Chronic maintenance therapy for cystoisosporiasis in persons with HIV can be discontinued if the following criteria are met:

• The person has experienced a sustained increase in CD4 count to above 200 cells/mm³ for more than 6 months in response to antiretroviral therapy, and
• There is no evidence of active C. belli infection.

• Adults with HIV who have a CD4 count below 200 cells/mm³ are at significant risk of developing Pneumocystis pneumonia; the recommended therapy is trimethoprim-sulfamethoxazole, and the use of adjunctive corticosteroids improves survival for individuals with moderate-to-severe disease.
• Toxoplasma encephalitis is typically caused by reactivation of latent organisms in persons with a CD4 count below 100 cells/mm³. Toxoplasma encephalitis is usually a presumptive diagnosis based on characteristic clinical and neuroradiographic findings combined with a positive serum anti-Toxoplasma antibody.
• Mycobacterium avium complex is a non-tuberculous mycobacterial infection that can cause multiorgan disease in persons with a CD4 count of less than 50 cells/mm³. Therapy requires a prolonged course with at least two active drugs.
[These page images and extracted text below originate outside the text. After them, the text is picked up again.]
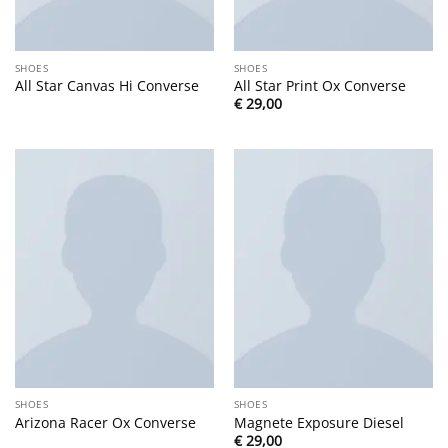
SHOES
SHOES
All Star Canvas Hi Converse
All Star Print Ox Converse
€
29,00
SHOES
SHOES
Arizona Racer Ox Converse
Magnete Exposure Diesel
€
29,00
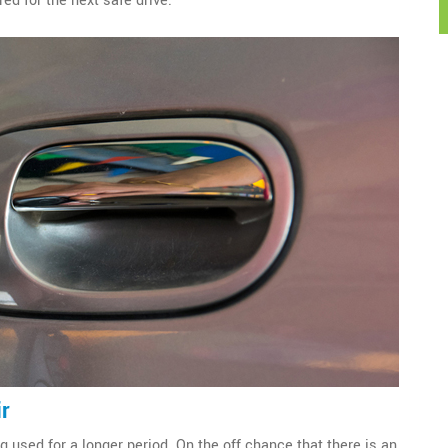
red for the next safe drive.
ir
g used for a longer period. On the off chance that there is an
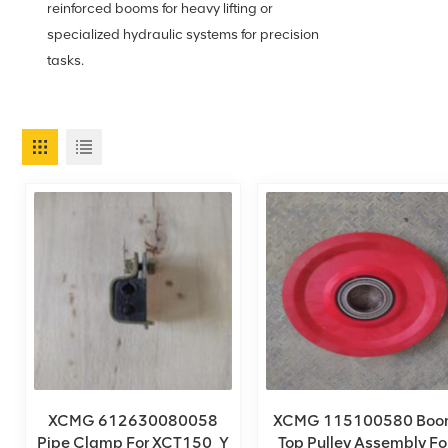
reinforced booms for heavy lifting or
specialized hydraulic systems for precision
tasks.
XCMG 612630080058
XCMG 115100580 Boo
Pipe Clamp For XCT150_Y
Top Pulley Assembly Fo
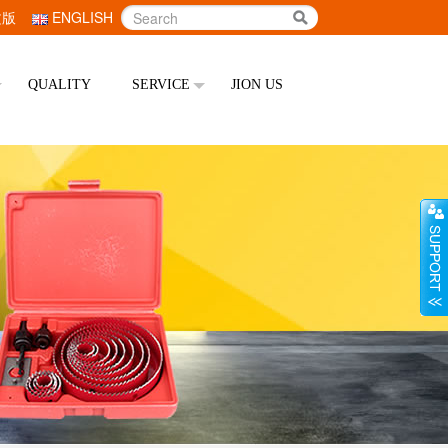
文版
ENGLISH
QUALITY
SERVICE
JION US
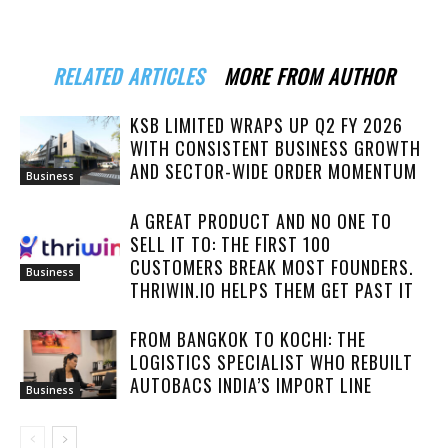
RELATED ARTICLES
MORE FROM AUTHOR
KSB LIMITED WRAPS UP Q2 FY 2026
WITH CONSISTENT BUSINESS GROWTH
AND SECTOR-WIDE ORDER MOMENTUM
Business
A GREAT PRODUCT AND NO ONE TO
SELL IT TO: THE FIRST 100
CUSTOMERS BREAK MOST FOUNDERS.
Business
THRIWIN.IO HELPS THEM GET PAST IT
FROM BANGKOK TO KOCHI: THE
LOGISTICS SPECIALIST WHO REBUILT
AUTOBACS INDIA’S IMPORT LINE
Business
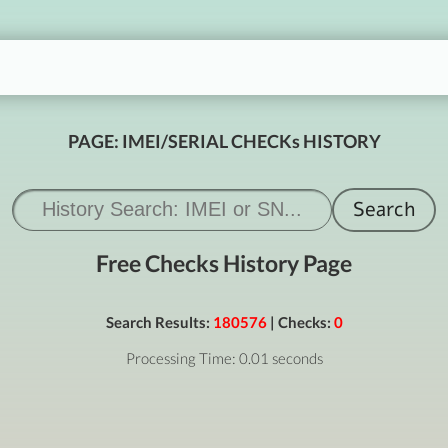
PAGE: IMEI/SERIAL CHECKs HISTORY
Free Checks History Page
Search Results:
180576
| Checks:
0
Processing Time: 0.01 seconds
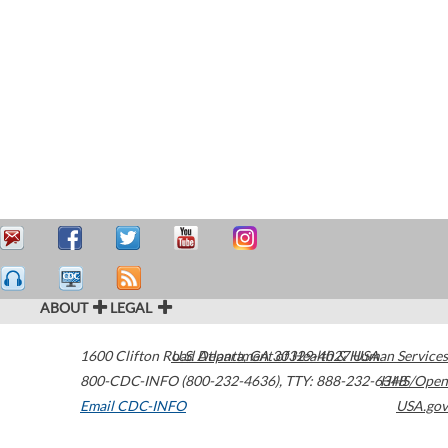
ABOUT
LEGAL
1600 Clifton Road
U.S. Department of Health & Human Services
Atlanta
,
GA
30329-4027
USA
800-CDC-INFO (800-232-4636)
,
TTY: 888-232-6348
HHS/Open
Email CDC-INFO
USA.gov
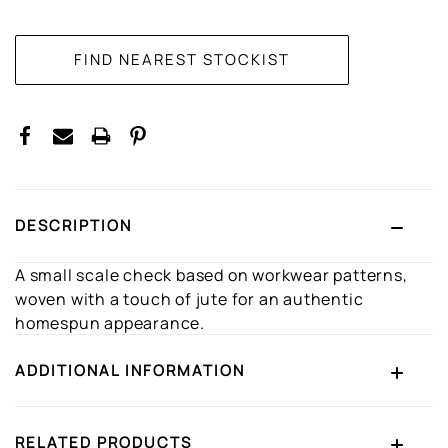
CURRENT
STOCK:
DESCRIPTION
A small scale check based on workwear patterns,
woven with a touch of jute for an authentic
homespun appearance.
ADDITIONAL INFORMATION
RELATED PRODUCTS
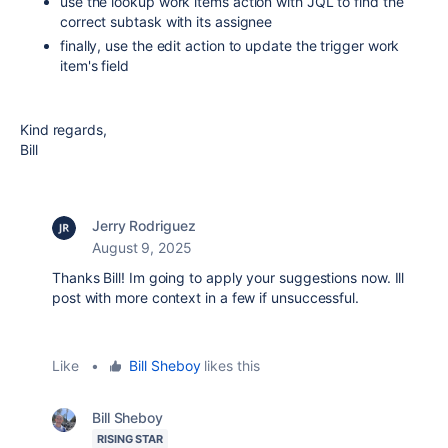
use the lookup work items action with JQL to find the
correct subtask with its assignee
finally, use the edit action to update the trigger work
item's field
Kind regards,
Bill
Jerry Rodriguez
August 9, 2025
Thanks Bill! Im going to apply your suggestions now. Ill
post with more context in a few if unsuccessful.
Like
•
Bill Sheboy
likes this
Bill Sheboy
RISING STAR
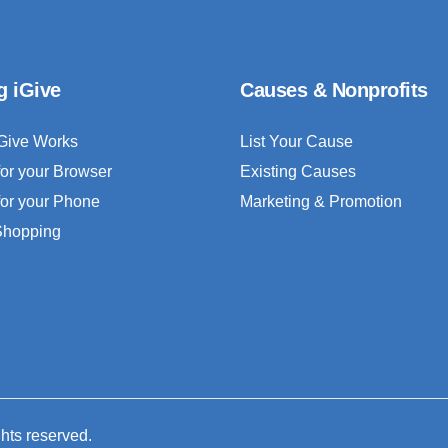
g iGive
Causes & Nonprofits
Give Works
List Your Cause
for your Browser
Existing Causes
for your Phone
Marketing & Promotion
 Shopping
ghts reserved.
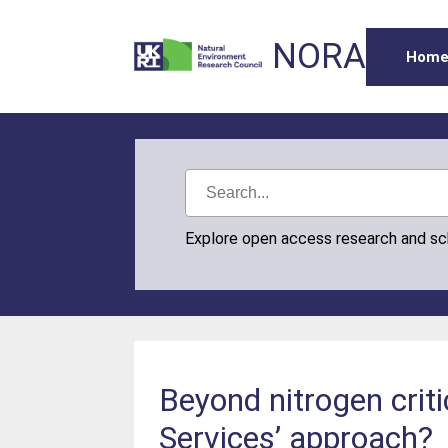
NORA
Hom
Explore open access research and s
Beyond nitrogen criti
Services’ approach?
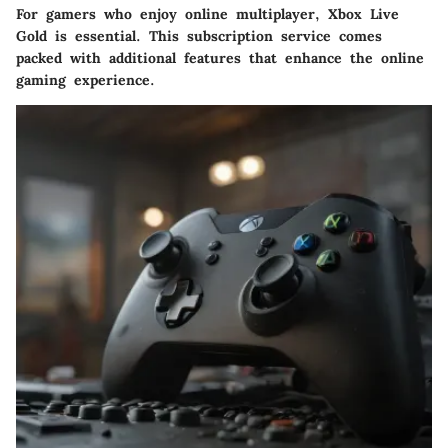
For gamers who enjoy online multiplayer, Xbox Live
Gold is essential. This subscription service comes
packed with additional features that enhance the online
gaming experience.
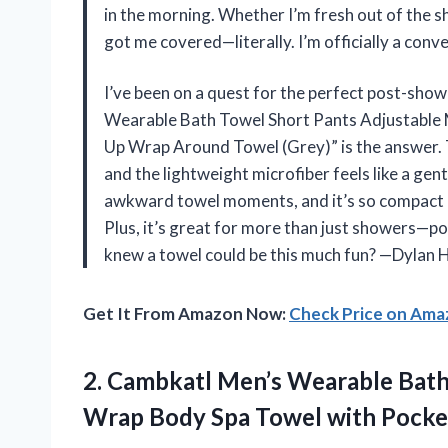
in the morning. Whether I’m fresh out of the sho
got me covered—literally. I’m officially a con
I’ve been on a quest for the perfect post-sh
Wearable Bath Towel Short Pants Adjustable 
Up Wrap Around Towel (Grey)” is the answer. T
and the lightweight microfiber feels like a gen
awkward towel moments, and it’s so compact I
Plus, it’s great for more than just showers—poo
knew a towel could be this much fun? —Dylan 
Get It From Amazon Now:
Check Price on Am
2. Cambkatl Men’s Wearable Bat
Wrap Body
Spa Towel with Pocke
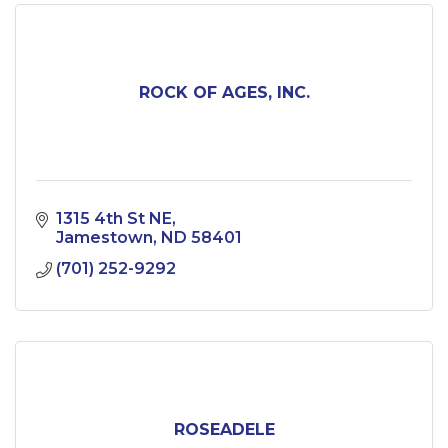
ROCK OF AGES, INC.
1315 4th St NE
Jamestown
ND
58401
(701) 252-9292
ROSEADELE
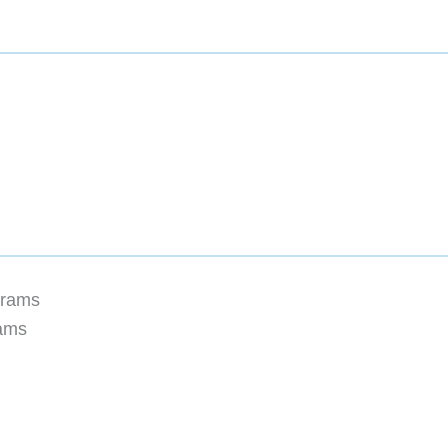
grams
rams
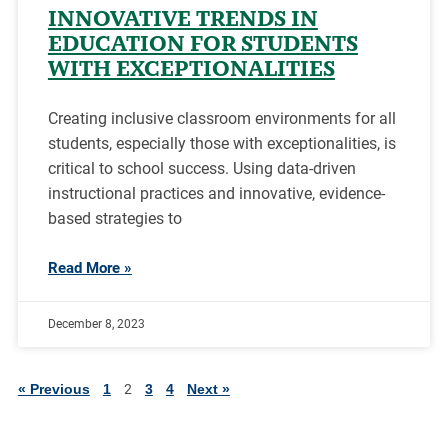
INNOVATIVE TRENDS IN
EDUCATION FOR STUDENTS
WITH EXCEPTIONALITIES
Creating inclusive classroom environments for all
students, especially those with exceptionalities, is
critical to school success. Using data-driven
instructional practices and innovative, evidence-
based strategies to
Read More »
December 8, 2023
« Previous
1
2
3
4
Next »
• Patients with cryptococcal meningitis typically have a CD4 count of less than 100 cells/mm³. Initial antifungal therapy with liposomal amphotericin B and flucytosine is recommended for the induction phase. All persons with elevated intracranial pressure should have this managed through serial therapeutic lumbar punctures with CSF removal.
• Cytomegalovirus (CMV) has the potential to cause retinitis in persons with HIV who have a CD4 count below 50 cells/mm³. Therapy usually consists of ocular injections of antiviral medications combined with systemic CMV therapy. Persons with HIV can also develop gastrointestinal and neurologic CMV infections.
• Progressive multifocal leukoencephalopathy (PML) is a focal demyelinating disease caused by the JC virus; immune restoration with antiretroviral therapy is the mainstay of therapy.
• Fungal opportunistic infections include Candida esophagitis, histoplasmosis and coccidioidomycosis. Candida esophagitis is typically treated with a course of oral fluconazole for 2 to 3 weeks whereas severe histoplasmosis and coccidioidomycosis requires initial treatment with liposomal amphotericin B and a longer duration of therapy.
• Multiple intestinal parasites (e.g., Cryptosporidium, Microsporidium, Cystoisospora) can cause intestinal disease in persons with HIV. Treatment generally includes supportive care and antiretroviral therapy to restore immune function.